Мы задымили, как два разгоряченных паровоза. Юджин заметно опьянел, даже его крючковатый нос прорезали ранее незаметные склеротические жилки. Хватит исповедей, друг мой, со мной и почище бывало. Подумаешь, «Убери стул!». А ты что? В белых перчатках хотел работать? Подумаешь, не хотел лгать! А может ли человек не лгать? Кто из нас не лгал в семье? Кто не обманывал друзей? Кто не изменял? И разве не обожает большинство людей сплетни? Не вали все грехи людские на разведку, друг Фауст, вали на все человечество: не изобретали бы интеллектуалы ядерного оружия — нечего нам с тобой было бы и разведывать! Разве не благодаря подвигам ученых превратилась земля в пороховой погреб? Разве конфронтация не есть результат стол­кновения двух идеоло­гий? А разве мы, разведчики, придумали все эти теории, из–за которых уничтожили целые поколения? А кто преподавал в школах науку классовой ненависти? Разве не интелли­генты? Кто с гордым видом изощрялся в красноречии на страницах прессы? Нет, леди и джентльмены, разведчик подобен святому: он распял свою совесть ради своего народа и врет ради него, и дорогу себе в ад прокладывает ради Отечества! А как еще можно бо­роться с врагами родины? И тебе, Фауст, лучше заткнуться и не носиться со своей сомни­тельной совестью как с писаной торбой: поступил ты как обыкновенный подонок, предал страну, которая тебя выкормила и удостоила чести — да, да, чести! — вручив в руки твои щит и меч, дабы ты охранял ее землю от врага. А ты взял и остался, и черт тебя знает почему; и я, вместо того чтобы целовать Кэти в Лондоне, пью твой мерзкий виски и тан­цую с твоей очкастой бабой! Хватит дымить сигарой, Мефистофель, раскрывай рот!

Но рот раскрыл я.

— Очень интересно вас слушать, Юджин, и спасибо за искренность. Что я могу вам сказать? Я ведь и сам испытывал подобное… и не случайно сжег мосты. Нет смысла рыдать над свернувшимся молоком. Я смотрю на вещи просто: только Запад может помочь нашей стране и нет иного пути. Или — или. Пусть кто–то считает нас предателя­ми, когда–нибудь они поймут, что заблуждались… и что истинные сыновья Отечества — это мы. Да! Мы, перебежчики,— истинные спасители своего народа!

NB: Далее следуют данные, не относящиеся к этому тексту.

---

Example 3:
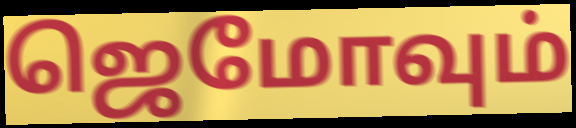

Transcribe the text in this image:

ஜெமோவும்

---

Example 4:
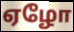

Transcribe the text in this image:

ஏழோ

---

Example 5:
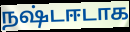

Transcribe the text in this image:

நஷ்டஈடாக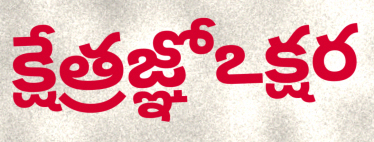
క్షేత్రజ్ఞోఽక్షరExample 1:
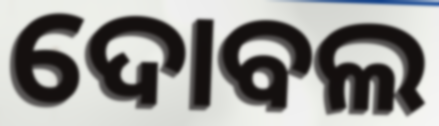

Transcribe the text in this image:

ଦୋବଲ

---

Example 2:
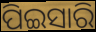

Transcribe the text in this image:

ପିଇସାରି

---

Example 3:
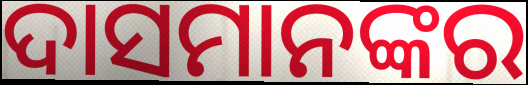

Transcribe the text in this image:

ଦାସମାନଙ୍କର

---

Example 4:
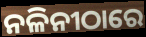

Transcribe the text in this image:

ନଳିନୀଠାରେ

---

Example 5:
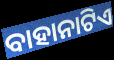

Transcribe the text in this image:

ବାହାନାଟିଏ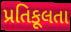
પ્રતિકૂલતાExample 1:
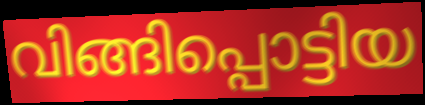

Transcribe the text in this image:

Мои слова своей банальностью напоминали передовицы «Дейли телеграф», кото­рые писал мой приятель Терри Браун, высокий хлыщ со стеком, водивший меня иногда в клубы Пэлл–Мэлла. В его политическом салоне я питался крохами вполне приличной информации и пил лучший в Лондоне «драй мартини», который вместе с неистребимым занудством Терри подтолкнул меня на отчаянный флирт с его норвежской женой, окон­чившийся в моей «газели» в пятидесяти ярдах от семейного очага.

— И все же я не понимаю, зачем дался вам Запад,— продолжал я.— Зачем вы рва­нули? Какой в этом смысл, если вы не работали и не хотите работать на западную раз­ведку? Ну, не лежала ваша душа к нашей службе, попросились бы в запас, придумали бы болезнь, попали бы пару раз в милицию по пьянке, и вас бы вычистили, и еще пенсию бы дали!

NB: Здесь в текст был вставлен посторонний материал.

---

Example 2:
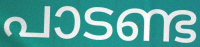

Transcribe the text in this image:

പാടണ്ട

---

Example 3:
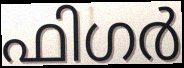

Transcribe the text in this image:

ഫിഗർ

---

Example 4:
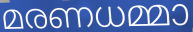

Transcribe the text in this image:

മരണധമ്മാ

— Думаете, меня бы так просто отпустили? — удивился Юджин.

— А почему бы и нет? Я знал одного парня, его увольнять не хотели, посидел он однажды в рестора­не, а после освежился в пруду рядом — жарко было. Собрался народ, там купаться запрещено. Скандал в благородном семействе… милиция. И конец карьере!

— Я думал об этом. Но у меня было особое положение. Меня не отпустили бы так просто. Даже если бы я прошел по центральной улице в голом виде, меня не выгнали бы, нет! И я боялся, честно скажу, боялся! — Он даже пальцы растопырил от возбуждения.

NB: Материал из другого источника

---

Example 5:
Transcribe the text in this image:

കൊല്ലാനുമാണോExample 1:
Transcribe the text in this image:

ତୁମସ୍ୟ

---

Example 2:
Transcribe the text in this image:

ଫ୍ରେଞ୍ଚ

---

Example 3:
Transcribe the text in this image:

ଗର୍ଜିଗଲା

Вторая бутылка закончилась, Бригитта ушла в другую комнату, а он снова начал обсасывать «Убери стул!» и болтать о Карпыче — в печенках у меня была уже вся эта история! Ах, аморально, ах, перевернуло всю душу! Будто Алекс не колол себе в задницу допинг! Не бежать же к профессору! Своею рукою колол, и продолжалось это не несколь­ко дней под зеркалами комфортабельного отеля, а целый страшный год, и не присматри­вал в отличие от этого чистоплюя, как выглядит объект (главное, что она служила про­граммисткой на военной фирме), не присматривался и колол себе, и не к чему было присматриваться: баба была толстая и мерзкая, вечно мокрая, и воняло от нее тухлой рыбой, поджаренной на средстве от клопов, жил у нее на квартире благородный Алекс целый год, целовал этот холодильник и Бога молил, чтобы пришибло ее кирпичом с крыши или врезался бы именно в нее пикирующий истребитель НАТО.